An Electrochemical Study of Antineoplastic Gallium, Iron and Ruthenium Complexes with Redox Noninnocent α-N-Heterocyclic Chalcogensemicarbazones

The electrochemical properties of a series of α-N-heterocyclic chalcogensemicarbazones (HL), namely, thiosemicarbazones, selenosemicarbazones, and semicarbazones, and their gallium(III), iron(III), and ruthenium(III) complexes with the general formula [ML2][Y] (M = Ga, Fe or Ru; Y = PF6−, NO3−, or FeCl4−) were studied by cyclic voltammetry. The novel compounds were characterized by elemental analysis, a number of spectroscopic methods (NMR, UV−vis, IR), mass spectrometry and by X-ray crystallography. All complexes show several, mostly reversible, redox waves attributable to the reduction of the noninnocent chalcogensemicarbazone ligands at lower potentials (<−0.4 V vs NHE) than the metal-centered iron or ruthenium redox waves (>0 V vs NHE) in organic electrolyte solutions.

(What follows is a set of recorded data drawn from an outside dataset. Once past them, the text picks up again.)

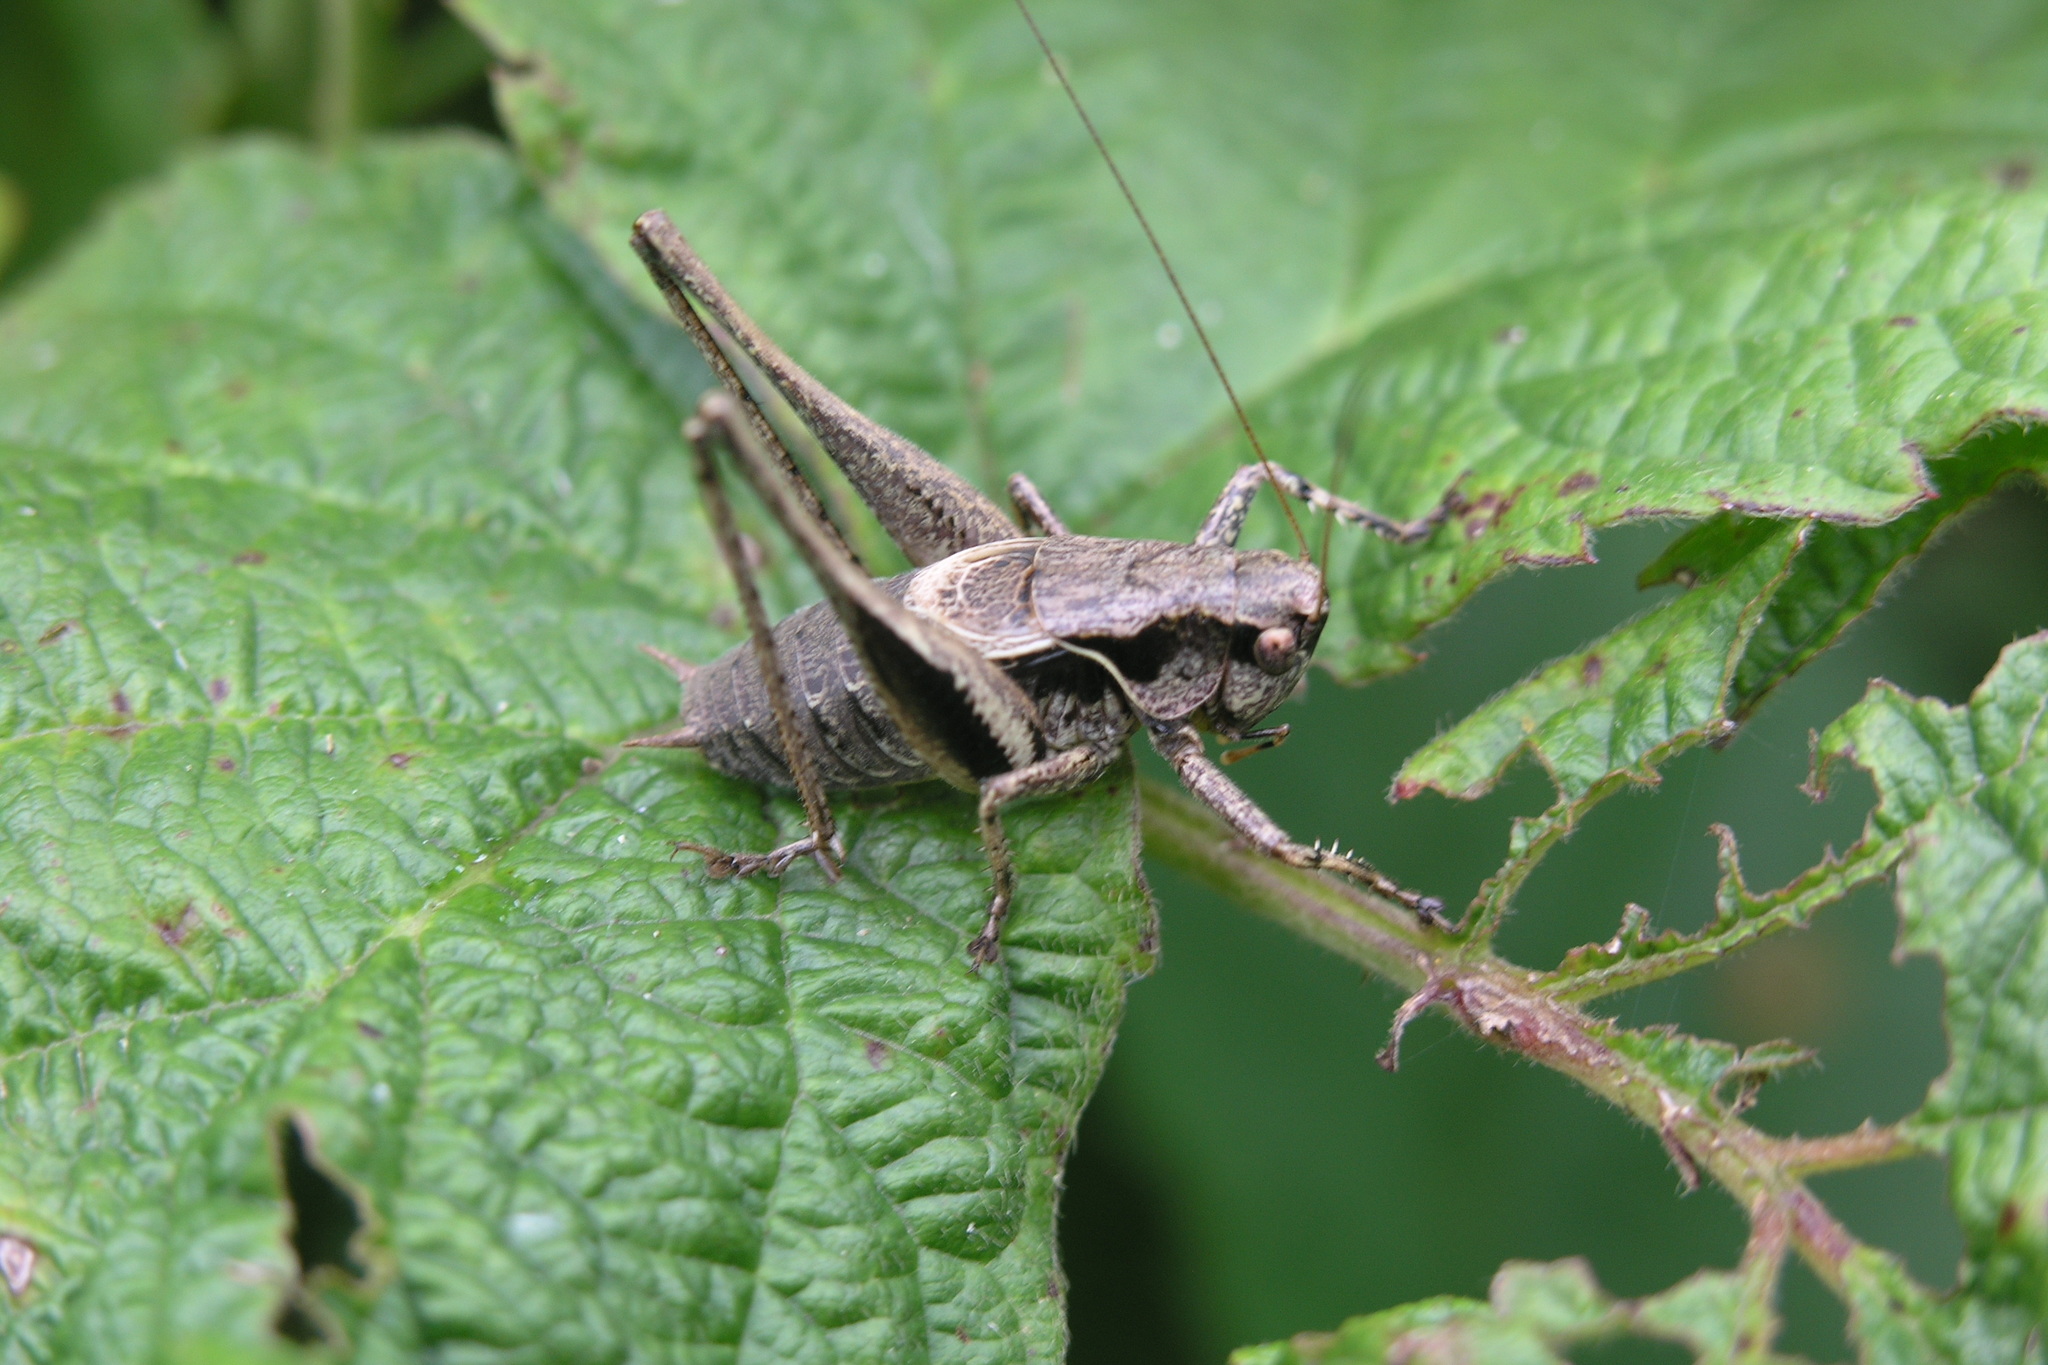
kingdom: Animalia
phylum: Arthropoda
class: Insecta
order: Orthoptera
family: Tettigoniidae
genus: Pholidoptera
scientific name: Pholidoptera griseoaptera
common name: Dark bush-cricket
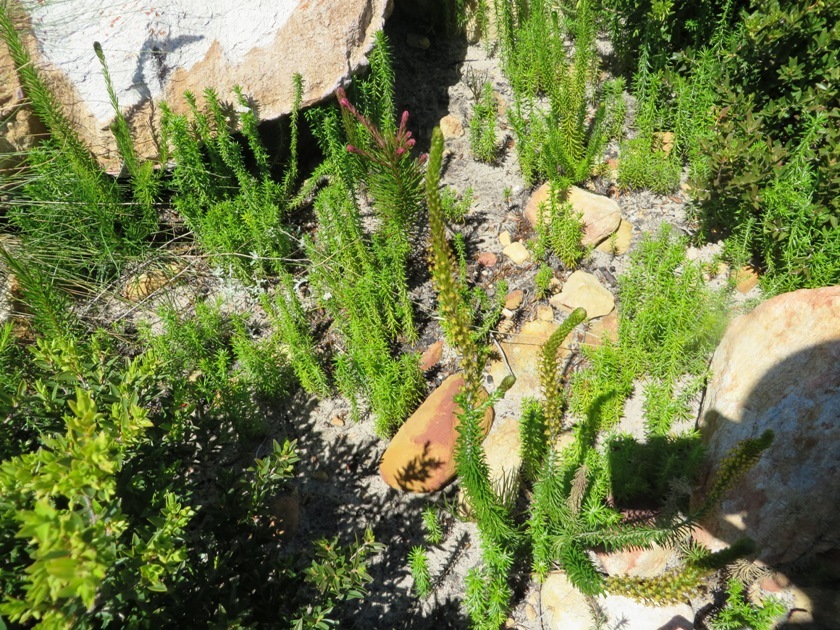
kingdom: Plantae
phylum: Tracheophyta
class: Magnoliopsida
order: Lamiales
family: Scrophulariaceae
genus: Microdon
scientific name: Microdon dubius
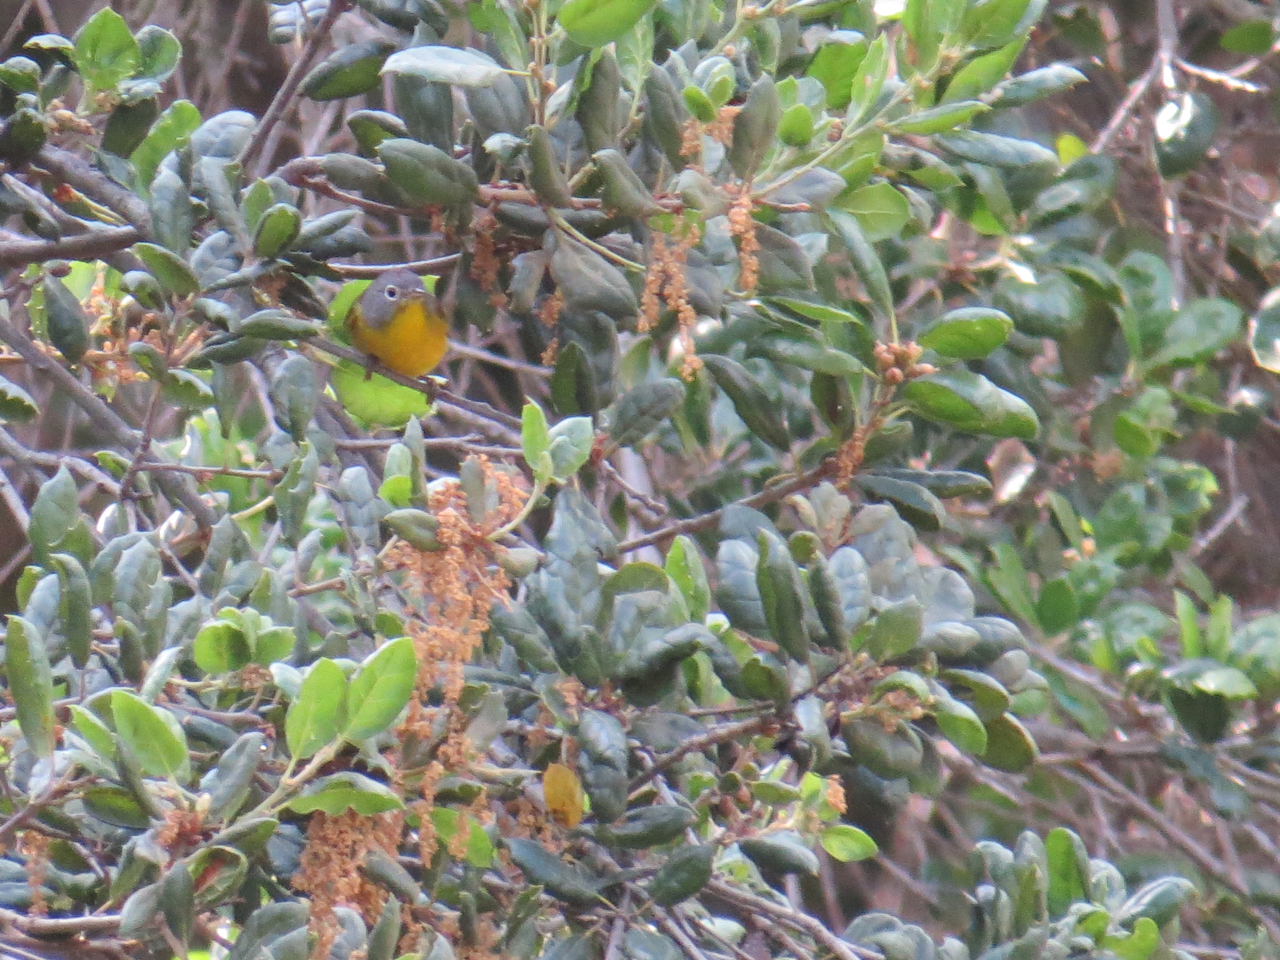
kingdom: Animalia
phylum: Chordata
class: Aves
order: Passeriformes
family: Parulidae
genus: Leiothlypis
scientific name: Leiothlypis ruficapilla
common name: Nashville warbler
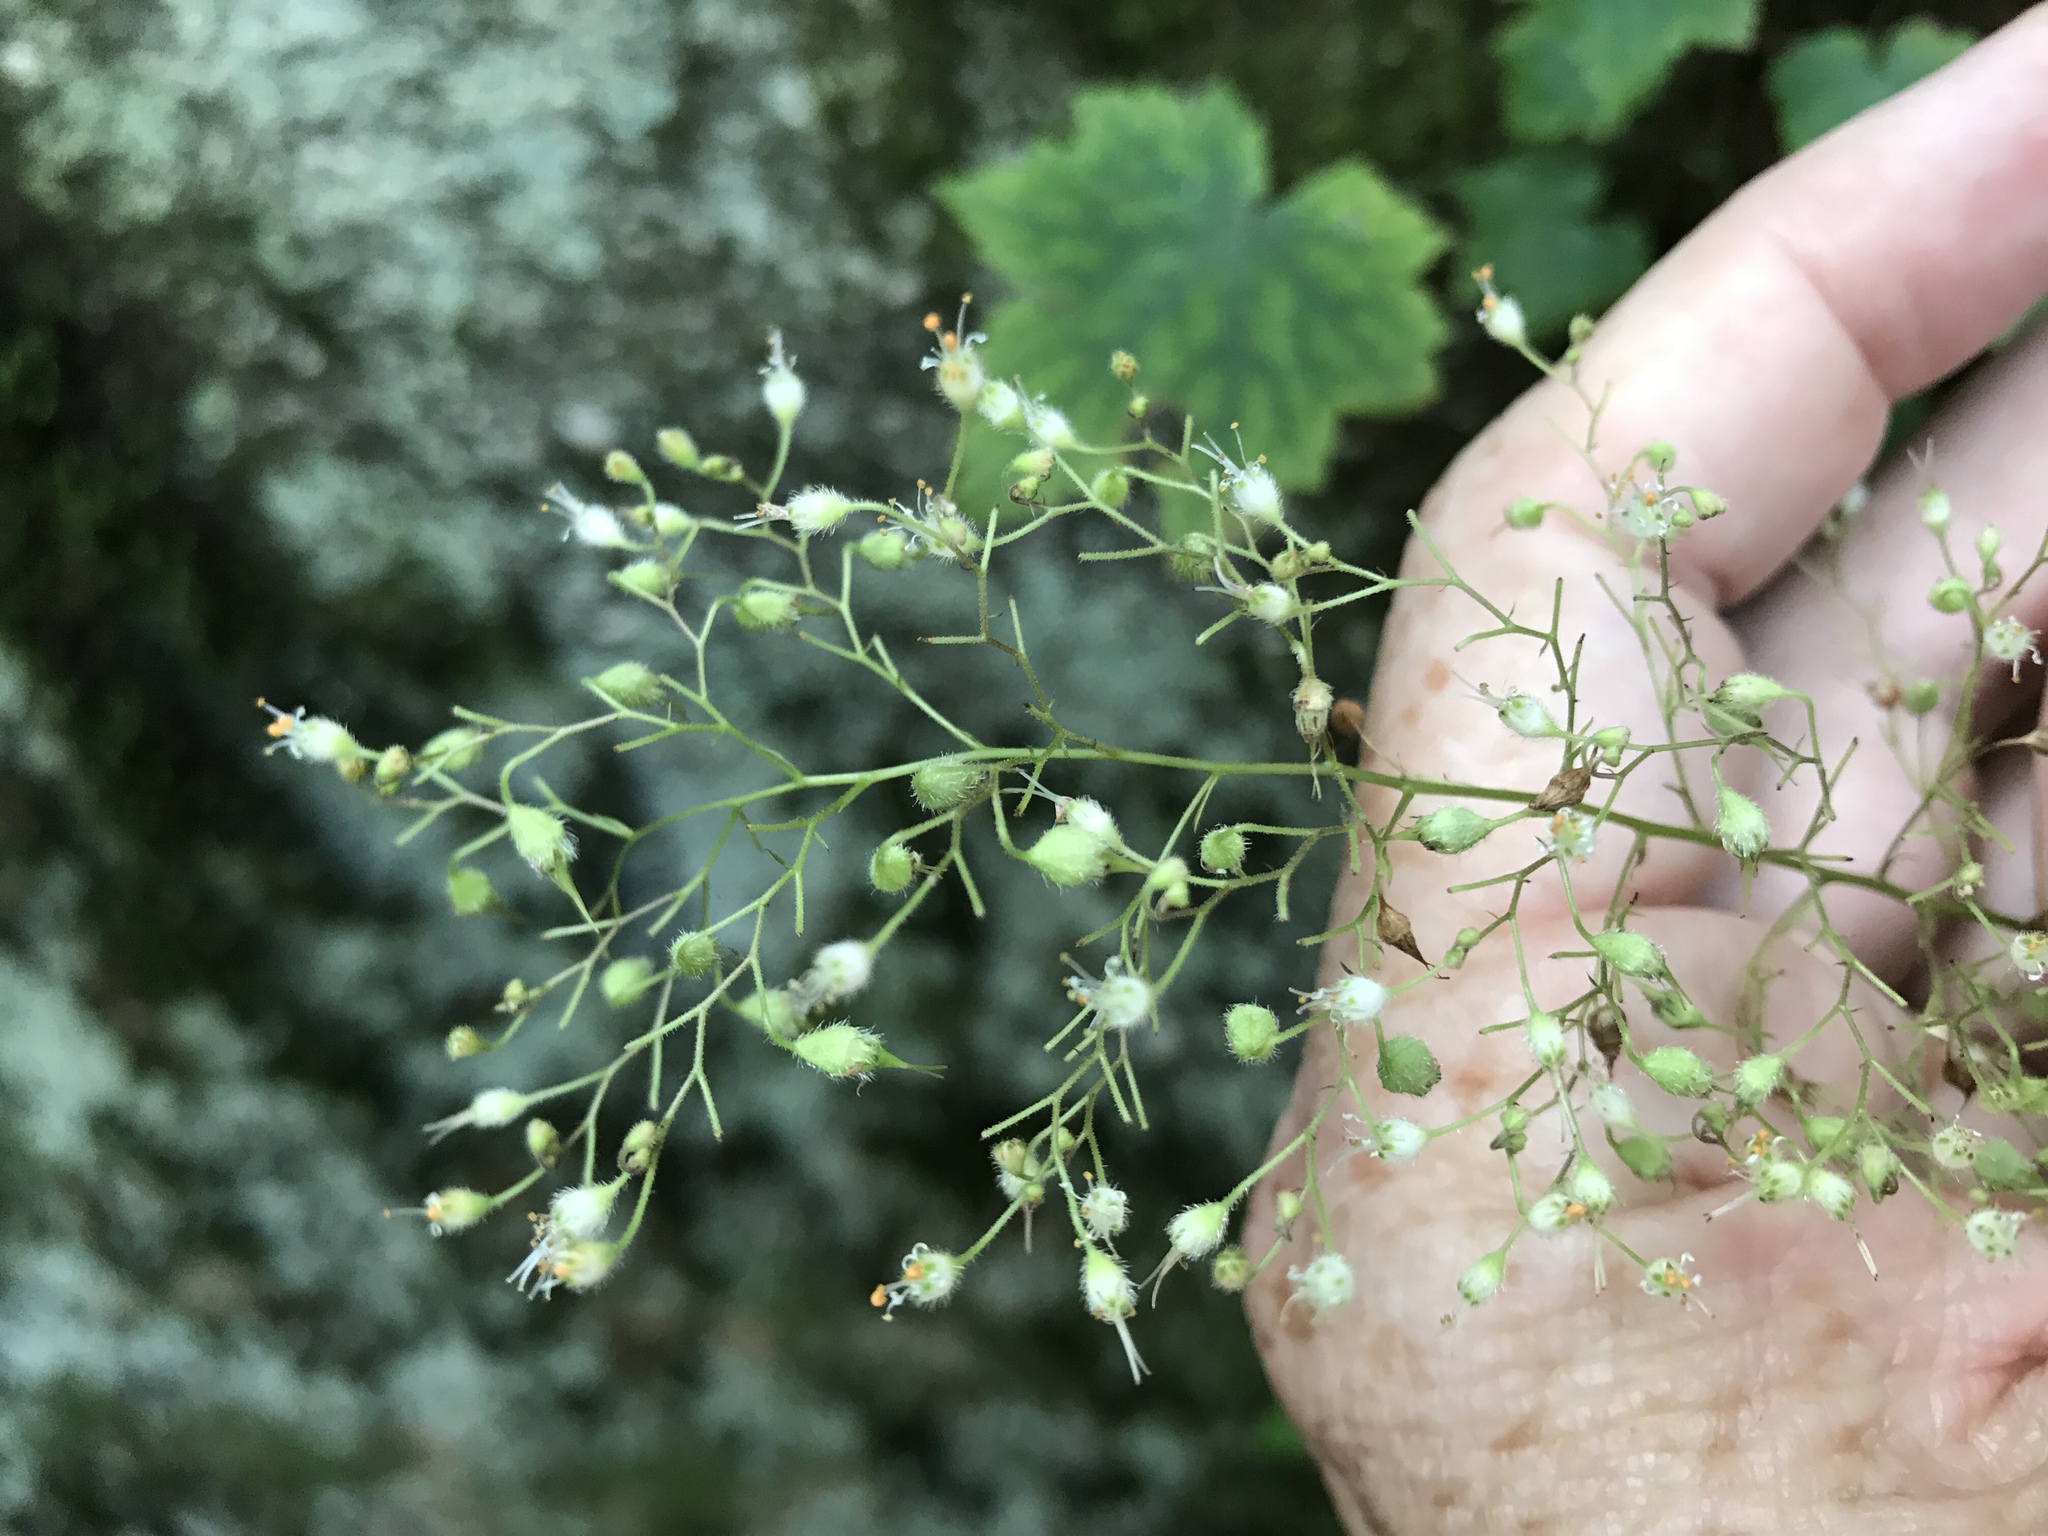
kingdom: Plantae
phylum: Tracheophyta
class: Magnoliopsida
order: Saxifragales
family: Saxifragaceae
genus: Heuchera
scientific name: Heuchera villosa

The cyclic voltammograms of the gallium complexes display at least two consecutive reversible one-electron reduction waves. These reductions are shifted by ∼0.6 V to lower potentials in the corresponding iron and ruthenium complexes. The electrochemical, chemical, and spectroscopic data indicate that the ligand-centered reduction takes place at the CH3CN double bond. Quantum chemical calculations on the geometric and electronic structures of 2-acetylpyridine 4N,4N-dimethylthiosemicarbazone (HLB), the corresponding metal complexes [Ga(LB)2]+ and [FeII(LB)2], and the one-electron reduction product for each of these species support the assignment of the reduction site and elucidate the observed order of the ligand-centered redox potentials, E1/2([FeII(L)2]) < E1/2(HL) < E1/2([Ga(L)2]+). The influence of water on the redox potentials of the complexes is reported and the physiological relevance of the electrochemical data for cytotoxicity as well as for ribonucleotide reductase inhibitory capacity are discussed.